According to OIG, the program involves two streams of remuneration that could incentivize a member to receive a federally billable service and that must be evaluated — one to the Customer and one to the patient. In concluding that the program poses minimal risk under the federal Anti-Kickback Statute and the beneficiary inducement prohibition under the Civil Monetary Penalty Statute, two laws aimed at curtailing fraud and abuse under Medicare, Medicaid, and other federal healthcare programs, OIG focused on four key factors.

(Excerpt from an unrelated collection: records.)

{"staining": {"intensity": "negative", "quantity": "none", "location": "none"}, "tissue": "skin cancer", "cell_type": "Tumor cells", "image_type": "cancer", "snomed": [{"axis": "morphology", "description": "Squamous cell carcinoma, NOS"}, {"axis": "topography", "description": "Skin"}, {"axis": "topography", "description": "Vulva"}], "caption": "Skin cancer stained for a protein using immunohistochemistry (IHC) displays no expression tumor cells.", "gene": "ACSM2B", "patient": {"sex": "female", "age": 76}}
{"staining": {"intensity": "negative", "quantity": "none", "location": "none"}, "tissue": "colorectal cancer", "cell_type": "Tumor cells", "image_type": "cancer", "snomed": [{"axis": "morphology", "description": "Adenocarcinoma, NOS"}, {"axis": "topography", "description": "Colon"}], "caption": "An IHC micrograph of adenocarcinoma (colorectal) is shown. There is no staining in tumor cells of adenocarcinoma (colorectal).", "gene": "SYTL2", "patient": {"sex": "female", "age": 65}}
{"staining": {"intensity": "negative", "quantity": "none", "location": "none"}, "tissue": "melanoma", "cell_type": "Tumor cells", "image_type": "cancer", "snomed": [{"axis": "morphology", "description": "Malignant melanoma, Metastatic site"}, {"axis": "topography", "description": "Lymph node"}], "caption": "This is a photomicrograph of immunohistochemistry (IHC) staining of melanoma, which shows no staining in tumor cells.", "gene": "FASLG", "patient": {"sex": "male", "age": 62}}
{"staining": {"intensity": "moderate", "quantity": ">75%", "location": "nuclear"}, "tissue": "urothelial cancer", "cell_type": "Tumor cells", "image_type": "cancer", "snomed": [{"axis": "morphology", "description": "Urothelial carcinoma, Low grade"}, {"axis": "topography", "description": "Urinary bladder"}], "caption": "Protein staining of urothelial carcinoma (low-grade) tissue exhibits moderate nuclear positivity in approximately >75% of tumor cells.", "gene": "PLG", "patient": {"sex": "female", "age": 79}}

- Evidence-Based Program. The program is consistent with evidence-based research funded by the National Institutes of Health and principles for the effective treatment of substance use disorders published by the National Institute on Drug Abuse. Additionally, the program has been funded by government-sponsored grants and used as a research platform by university-affiliated research groups, and contingency management has been determined by such groups as “a highly effective, cost-efficient treatment for individuals with substance use disorders” and not “an inducement to seek, or a reward for having sought, a particular federally reimbursable treatment.”
- Low Risk of Overutilization. The program poses low risk of overutilization because the CM Incentives given to enrolled individuals have a relatively low value, and some are not associated with federally payable services (e.g., self-administered drug testing). Further, the Requester is not enrolled as a provider or supplier in, and does not bill, any federal healthcare program.
- Not an Inducement to General Referrals. The risk is low that Customers would use the program to generate business or reward referrals as Customer fees are not based on the volume or value of any federally reimbursable services and the Company is not enrolled as a provider or supplier in any federal healthcare program.
- Appropriate Safeguards in Place. The safeguards developed by the Company, which include the Company (an entity that does not bill federal healthcare programs) determining the types of services each enrolled individual needs and the appropriate CM Incentives for those services, minimize potential risk that the program would be misused.
The opinion signals OIG’s willingness to acknowledge that the benefits associated with improved patient treatment outcomes can outweigh potential healthcare fraud and abuse risk if appropriate safeguards are implemented. Notably, while OIG advisory opinions like the one at issue here are limited to the specific arrangement at issue in the opinion, they serve as important guidance to the industry. Consumer protection and state laws governing kickbacks, among others, may also be relevant to consider when establishing revenue and patient incentive models, depending on the facts and circumstances.
This post is as of the posting date stated above. Sidley Austin LLP assumes no duty to update this post or post about any subsequent developments having a bearing on this post.